Click to download these tips.
Learning about the sodium in foods and new ways to prepare foods will help you to achieve your sodium goal. And, if you follow these tips for reducing the amount of sodium you are consuming, your taste for salt will gradually decrease over time. Eventually, you may not even miss it.
- Read the nutrition facts label - Look to see how much sodium is in the foods you are considering. You should consume less than 100 percent of the daily value or less than 2,400 mg of sodium each day. Check the label for lower sodium choices and compare sodium in different brands of foods — like frozen meals, packaged soups, breads, dressings/sauces and snack foods — and choose those with lower sodium.
- Prepare your own food when you can. Don't salt foods before or during cooking, and limit salt shaker use at the table.

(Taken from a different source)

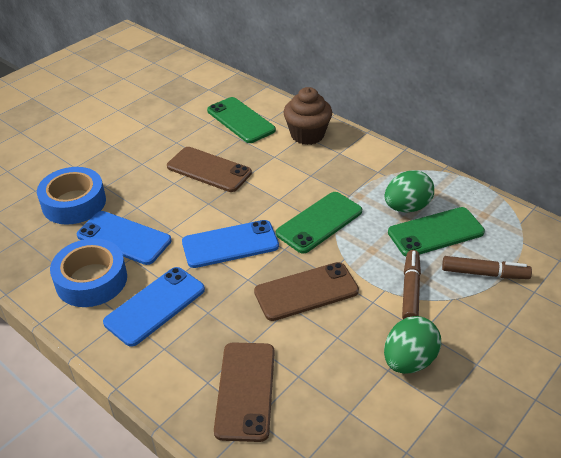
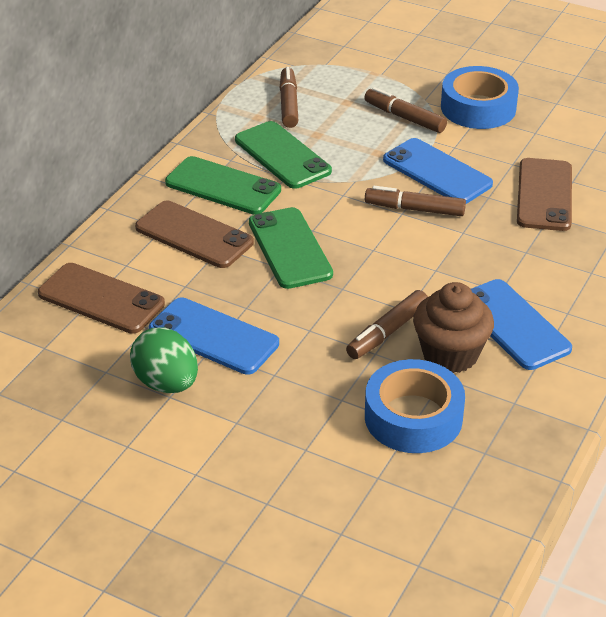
brown marker: 2 -> 4
green egg: 2 -> 1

- Add flavor without adding sodium. Use herbs and spices instead of salt to add flavor to your foods. Try rosemary, oregano, basil, curry powder, cayenne pepper, ginger, fresh garlic or garlic powder (not garlic salt), black or red pepper, vinegar or lemon juice, and no-salt seasoning blends.
- Get fresh when you can. Buy fresh or frozen (not processed) poultry, pork and lean meat rather than canned, smoked or processed meats like luncheon meats, sausages and corned beef. Fresh foods are generally lower in sodium. Also, check the package on fresh meat and poultry to see if salt water or saline has been added.
- Watch your veggies. Buy fresh, frozen (without sauce), or low sodium or no-salt-added canned vegetables.
- Give sodium the "rinse." Rinse sodium-containing canned foods, such as tuna, vegetables, and beans before using. This removes some of the sodium.
- Examine your dairy products. Choose fat-free or low-fat milk and milk products, such as milk, yogurt, cheese and fortified soy beverages (often called soymilk) in place of processed cheese products and spreads, which are higher in sodium.
- "Unsalt" your snacks. Choose unsalted nuts and seeds, and snack products such as chips and pretzels, that are marked "low sodium" or "no-salt-added" - or have a carrot or celery stick instead.
- Consider your condiments. Sodium in soy sauce, ketchup, salad dressings, and seasoning packets can add up. Choose lite or reduced-sodium soy sauce and no-salt-added ketchup. Add oil and vinegar to a salad rather than bottled salad dressings, and use only a small amount of seasoning from flavoring packets instead of the entire packet.
- Speak up at restaurants. Ask to see the nutrition information in restaurants and choose a lower-sodium option. Ask for your meal to be prepared without salt and request that sauces and salad dressings be served "on the side." Then use less of them. You can also reduce your portion size - less food means less sodium! For example, ask the server to put half of your meal in a take out container before it comes to your table or split an entrée with a dinner companion.
Source: US Food and Drug Administration
Read the Label
Learn how to check food labels for high levels of hidden sodium in the foods you consume.
Click to download these tips.
High levels of sodium may seem "hidden" in packaged food, particularly when a food doesn't "taste" salty – but sodium is not hidden on the Nutrition Facts Label!
- The Nutrition Facts Label lists the Percent Daily Value (%DV) of sodium in one serving of a food.
- The %DV for sodium is based on 100 percent of the recommended amount of sodium, which is less than 2400 milligrams (mg) per day.
- The %DV listed is for one serving, but many packages contain more than one serving! Look at the serving size and how many servings you are actually consuming – if you eat two servings you get twice as much sodium (or double the %DV).
Use the Percent Daily Value (%DV) to Compare Products
- The %DV tells you whether a food contributes a little or a lot to your total daily diet.
- 5%DV (120 mg) or less of sodium per serving is low
- 20%DV (480 mg) or more of sodium per serving is high
You can also check the front of the food package to quickly identify foods that may contain less sodium. For example, look for foods with claims such as:
- Salt/Sodium-Free → Less than 5 mg of sodium per serving
- Very Low Sodium → 35 mg of sodium or less per serving
- Low Sodium → 140 mg of sodium or less per serving
- Reduced Sodium → At least 25 percent less sodium than in the original product
- Light in Sodium or Lightly Salted → At least 50 percent less sodium than the regular product
- No-Salt-Added or Unsalted → No salt is added during processing, but not necessarily sodium- free. Check the Nutrition Facts Label to be sure.